# How to install DOS-based programs on Windows XP Home computer



## Maggie88 (Sep 9, 2007)

Hi. We sometimes like to use two old DOS-based programs - Quicken for DOS and Wordperfect 5.1p. But the old computer is giving us some problems. Is it possible to install DOS-based programs on a newer computer running Windows XP Home? If so, how does one invoke DOS and access the executable files for Quicken and Wordperfect? By the way, we also have newer printers - problem is how to get the old Quicken and Wordperfect to recognize the printer drivers. Thanks all. Maggie


----------



## DoubleHelix (Dec 10, 2004)

There's no easy way to run these applications. The additional requirement of needing them to print adds to the complexity and pushes the project closer to impossible.

Can you describe what your needs are with regards to these old programs? Perhaps we can suggest better alternatives instead of trying to cobble things together.


----------



## Maggie88 (Sep 9, 2007)

My friend prefers these programs because they are simpler to use. Newer versions of Quicken and Wordperfect are more complicated, require relearning at every upgrade, and add many features that confuse the picture and are not needed or wanted. Of Quicken for DOs in particular, he knows the program and is facile in using it. Windows applications, on the other hand, are more difficult for him although he does use MS Word (Windows). Probably like many other people, he is not really interested in computers, but does admit they are useful for specific, limited purposes.


----------



## m-dash (Nov 12, 2003)

Yes, Windows XP can run DOS applications just fine in most cases, although it can take a little tweaking sometimes. And WP 5.1, at least, can run perfectly under XP as well. In fact, there is a whole website devoted to the DOS versions of WordPerfect, including many new WP printer drivers available for download.... also included on the site are many pages devoted to tips on getting WPDOS to run under various versions of Windows.

http://www.columbia.edu/~em36/wpdos/

It's been quite a while since I used the DOS version of Quicken, but since most DOS applications run OK under XP, I assume this one would as well, especially if it's one of the later DOS versions of Quicken.
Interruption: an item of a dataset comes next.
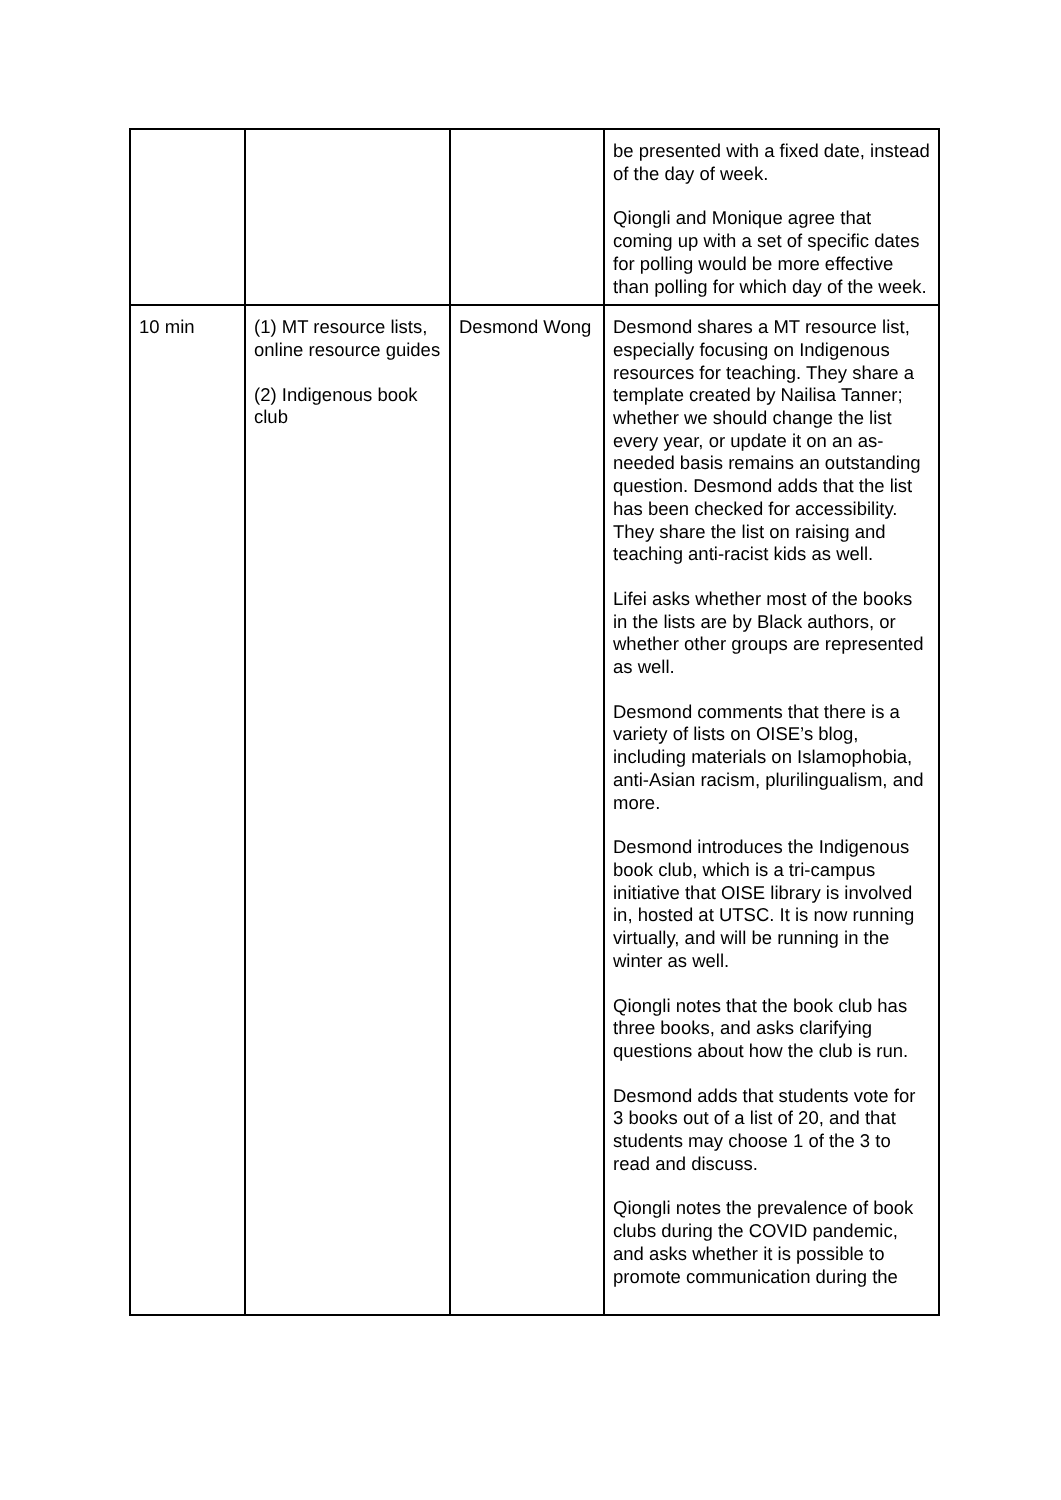| | | | be presented with a fixed date, instead of the day of week. Qiongli and Monique agree that coming up with a set of specific dates for polling would be more effective than polling for which day of the week. |
| 10 min | (1) MT resource lists, online resource guides (2) Indigenous book club | Desmond Wong | Desmond shares a MT resource list, especially focusing on Indigenous resources for teaching. They share a template created by Nailisa Tanner; whether we should change the list every year, or update it on an as-needed basis remains an outstanding question. Desmond adds that the list has been checked for accessibility. They share the list on raising and teaching anti-racist kids as well. Lifei asks whether most of the books in the lists are by Black authors, or whether other groups are represented as well. Desmond comments that there is a variety of lists on OISE’s blog, including materials on Islamophobia, anti-Asian racism, plurilingualism, and more. Desmond introduces the Indigenous book club, which is a tri-campus initiative that OISE library is involved in, hosted at UTSC. It is now running virtually, and will be running in the winter as well. Qiongli notes that the book club has three books, and asks clarifying questions about how the club is run. Desmond adds that students vote for 3 books out of a list of 20, and that students may choose 1 of the 3 to read and discuss. Qiongli notes the prevalence of book clubs during the COVID pandemic, and asks whether it is possible to promote communication during the |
And, regarding printer drivers, if the printer in question happens to be something like an HP laser, even the newer models of HP on the market now should be able to print using a printer driver for an older HP model that is probably available as a printer selection from within Quicken itself... otherwise, you might have to hope that whatever printer is being used can be set to emulate or use a driver that is built into Quicken.

M-dash


----------